New article on Latin America

My article on political and economic trends in Latin America has been finished in draft for weeks. The more I work it, though, the longer it seems to get. I really need to get it shortened. But there are so many factors that need to be observed and commented on. In essence:

1. bourgeois democracy has taken root in most of Latin America (good news);
at first, members of the privileged middle-class took the reins of government;

2. in addition to promoting democracy (for themselves, at least), they advanced the neo-liberal agenda (“the so-called “Washington Consensus”), i.e. less government involvement; totally free markets at home; removal of trade barriers and entry into the global market; no government social security networks; etc., etc.

3. In essence, the Washington Consensus has failed miserably leaving both Latin American countries and their citizens worse off than they were twenty-five years ago;

4. Democratic leadership has now passed to the impoverished masses;

5. New democratically-elected leaders (call them populist, progressive, leftist or whatever) have come to power promising to eradicate poverty, ignorance and hunger in their lands;

6. To achieve this they aim to take tighter control of natural resources (especially hydrocarbons), which have largely been plundered free of charge until now, and to renegotiate the punishing load of international debt;

7. It is uncertain what exactly their new socialism consists of; the old Stalinist, East German model is not well thought of; most likely the move will be to a mixed economy (government and private) of some sort; the details are not yet clear even, probably, to the new leadership;

8. Developing a Latin version of the New Deal (also called “Socialism for the 21st Century”) includes openly declaring itself independent of American hegemony (anti-imperialism);

9. Latin American governments are able to strike off in new directions because the lending/aid cartel (IMF, World Bank, etc.), so long dominated by the U.S. and E.U, has now been broken;

10. It has been cracked because oil-rich Venezuela ($30 billion in reserves) is ready, willing and able to function as a lender of last resort (four other Latin American countries are also hydrocarbon producers);

11. In place of American hegemony, Latin American leadership is now actively promoting some form of Latin America integration (Chávez’ Bolivarian concept, for example); the move will commence with regional-free trade and more political cooperation but will likely move to even greater political integration as well (E.U as example);

12.. The old ruling classes and oligarchies are terrified; they run as always to Washington for succour while calling the new leaders dictators and communists, always a sure-fire way to get D.C.’s attention, and trying to force them from their elected offices;

11. Distracted by failed military adventurism in the Middle East it is currently unclear, however, how Washington can or will react; it may soon need to face up to the fact that most of Central and South America has joined the “Pink Tide” (only Paraguay and Columbia remain clearly outside still; Mexico came within a hair breadth in its last federal election).

You can see why the article has become rather large.
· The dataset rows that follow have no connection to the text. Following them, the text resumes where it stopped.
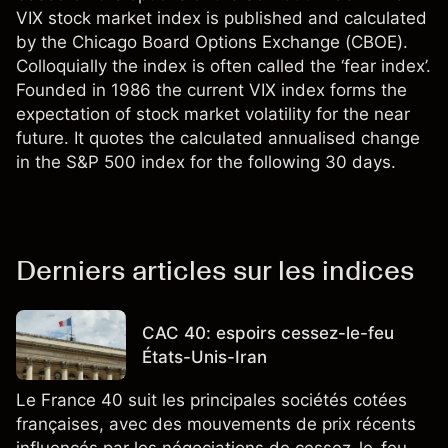
VIX stock market index is published and calculated
by the Chicago Board Options Exchange (CBOE).
Colloquially the index is often called the ‘fear index’.
Founded in 1986 the current VIX index forms the
expectation of stock market volatility for the near
future. It quotes the calculated annualised change
in the S&P 500 index for the following 30 days.
Derniers articles sur les indices
CAC 40: espoirs cessez-le-feu
États-Unis-Iran
Le France 40 suit les principales sociétés cotées
françaises, avec des mouvements de prix récents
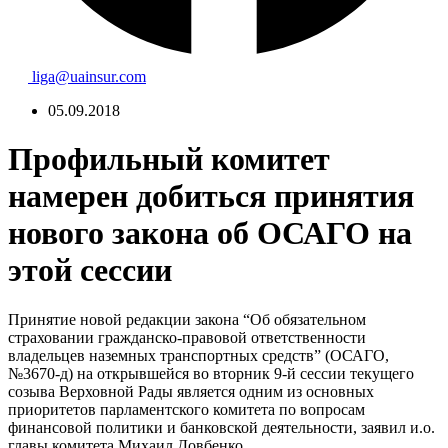
liga@uainsur.com
05.09.2018
Профильный комитет
намерен добиться принятия
нового закона об ОСАГО на
этой сессии
Принятие новой редакции закона “Об обязательном
страховании гражданско-правовой ответственности
владельцев наземных транспортных средств” (ОСАГО,
№3670-д) на открывшейся во вторник 9-й сессии текущего
созыва Верховной Рады является одним из основных
приоритетов парламентского комитета по вопросам
финансовой политики и банковской деятельности, заявил и.о.
главы комитета Михаил Довбенко.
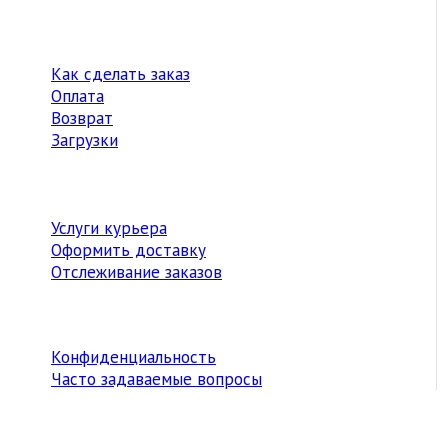
Как сделать заказ
Оплата
Возврат
Загрузки
Услуги курьера
Оформить доставку
Отслеживание заказов
Конфиденциальность
Часто задаваемые вопросы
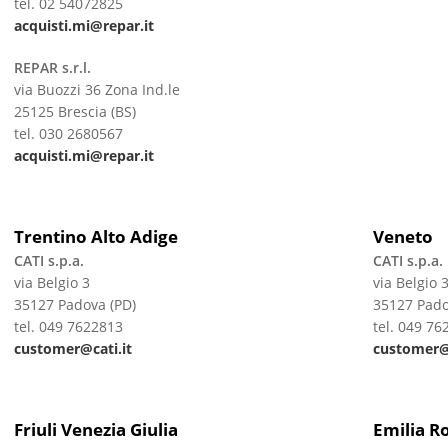
tel. 02 54072825
acquisti.mi@repar.it
REPAR s.r.l.
via Buozzi 36 Zona Ind.le
25125 Brescia (BS)
tel. 030 2680567
acquisti.mi@repar.it
Trentino Alto Adige
Veneto
CATI s.p.a.
CATI s.p.a.
via Belgio 3
via Belgio 
35127 Padova (PD)
35127 Pado
tel. 049 7622813
tel. 049 76
customer@cati.it
customer@c
Friuli Venezia Giulia
Emilia 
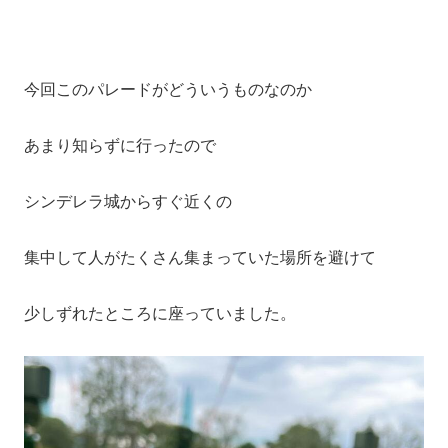
今回このパレードがどういうものなのか
あまり知らずに行ったので
シンデレラ城からすぐ近くの
集中して人がたくさん集まっていた場所を避けて
少しずれたところに座っていました。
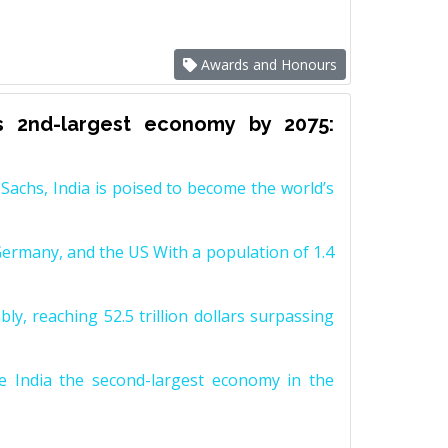
Awards and Honours
s 2nd-largest economy by 2075:
achs, India is poised to become the world’s
Germany, and the US With a population of 1.4
y, reaching 52.5 trillion dollars surpassing
e India the second-largest economy in the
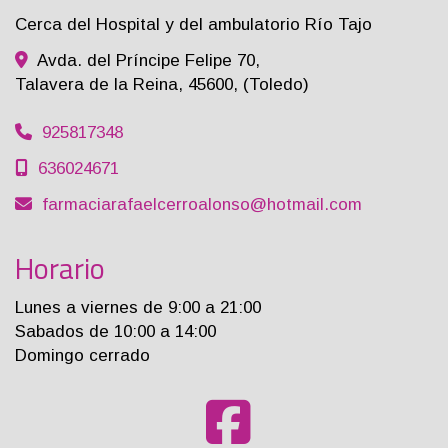
Cerca del Hospital y del ambulatorio Río Tajo
Avda. del Príncipe Felipe 70,
Talavera de la Reina
,
45600
,
(Toledo)
925817348
636024671
farmaciarafaelcerroalonso
hotmail.com
Horario
Lunes a viernes de 9:00 a 21:00
Sabados de 10:00 a 14:00
Domingo cerrado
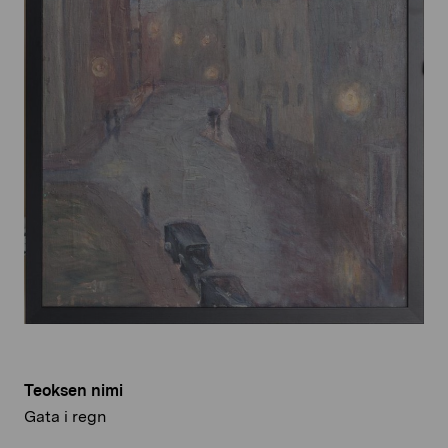
Teoksen nimi
Gata i regn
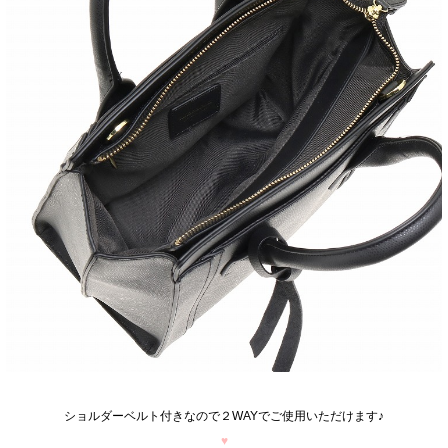
ショルダーベルト付きなので２WAYでご使用いただけます♪
♥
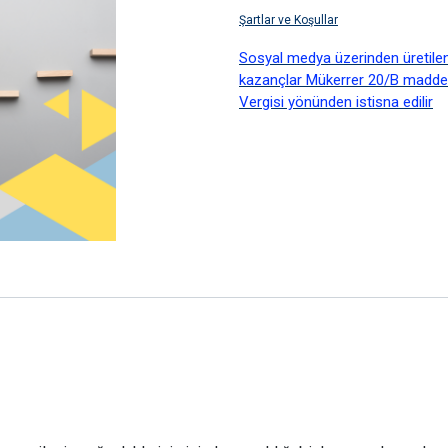
Şartlar ve Koşullar
Sosyal medya üzerinden üretilen d
kazançlar Mükerrer 20/B madd
Vergisi yönünden istisna edilir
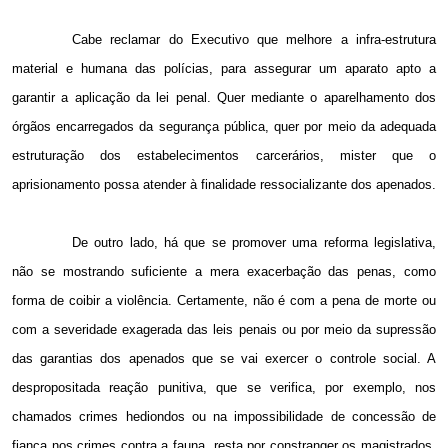
Cabe reclamar do Executivo que melhore a infra-estrutura
material e humana das polícias, para assegurar um aparato apto a
garantir a aplicação da lei penal. Quer mediante o aparelhamento dos
órgãos encarregados da segurança pública, quer por meio da adequada
estruturação dos estabelecimentos carcerários, mister que o
aprisionamento possa atender à finalidade ressocializante dos apenados.
De outro lado, há que se promover uma reforma legislativa,
não se mostrando suficiente a mera exacerbação das penas, como
forma de coibir a violência. Certamente, não é com a pena de morte ou
com a severidade exagerada das leis penais ou por meio da supressão
das garantias dos apenados que se vai exercer o controle social. A
despropositada reação punitiva, que se verifica, por exemplo, nos
chamados crimes hediondos ou na impossibilidade de concessão de
fiança nos crimes contra a fauna, resta por constranger os magistrados,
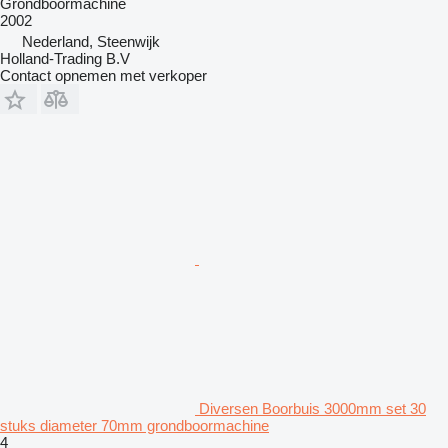
Grondboormachine
2002
Nederland, Steenwijk
Holland-Trading B.V
Contact opnemen met verkoper
Diversen Boorbuis 3000mm set 30
stuks diameter 70mm grondboormachine
4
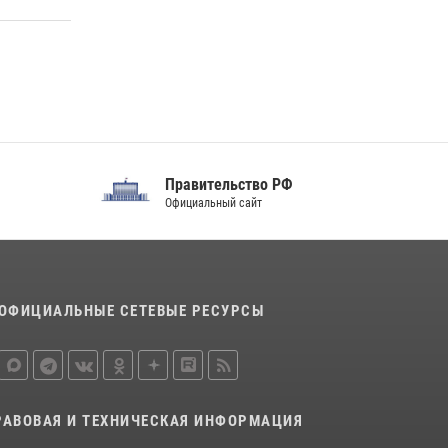
благодарственном молебне в День Крещения
Руси
28 июля 2026, 13:17
4
Центральный округ Росгвардии отмечает
105-летие
15 июля 2026, 10:00
вительство РФ
Совет Федерации
иальный сайт
Федерального Собрания РФ
ОФИЦИАЛЬНЫЕ СЕТЕВЫЕ РЕСУРСЫ
РАВОВАЯ И ТЕХНИЧЕСКАЯ ИНФОРМАЦИЯ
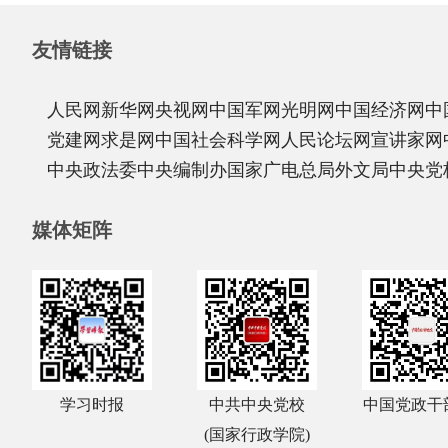
友情链接
人民网
新华网
央视网
中国军网
光明网
中国经济网
中
党建网
求是网
中国社会科学网
人民论坛网
宣讲家网
中央政法委
中央编制办
国家广电总局
外文局
中央党
媒体矩阵
学习时报
中共中央党校
中国党政干
(国家行政学院)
Maybe I should try to convince the editor to let me split it into two pieces and serialise it.

2 Comments:

  • At Sunday, February 18, 2007 6:15:00 am, Blogger Margarita Mirasol said…

    Good to see you back online. E-mailed you around Christmas but heard nothing back, so once again, "Happy New Year" but this time it's the Chinese New Year I can offer felicitations for.

    You certainly had an experience filled 2006 and it appears that 2007 will bring more of the same.

    I'm selfishly happy that you are departing for the South Pacific in 2008, as this means that we might possibly meet along the way and this time I promise that you won't hear me screaming across the bay!

    Tee hee.

    love to you both,

    Maria

     
  • At Sunday, February 18, 2007 4:42:00 pm, Blogger rjb said…

    Jepp, it has been a whie. Maybe I can keep it up!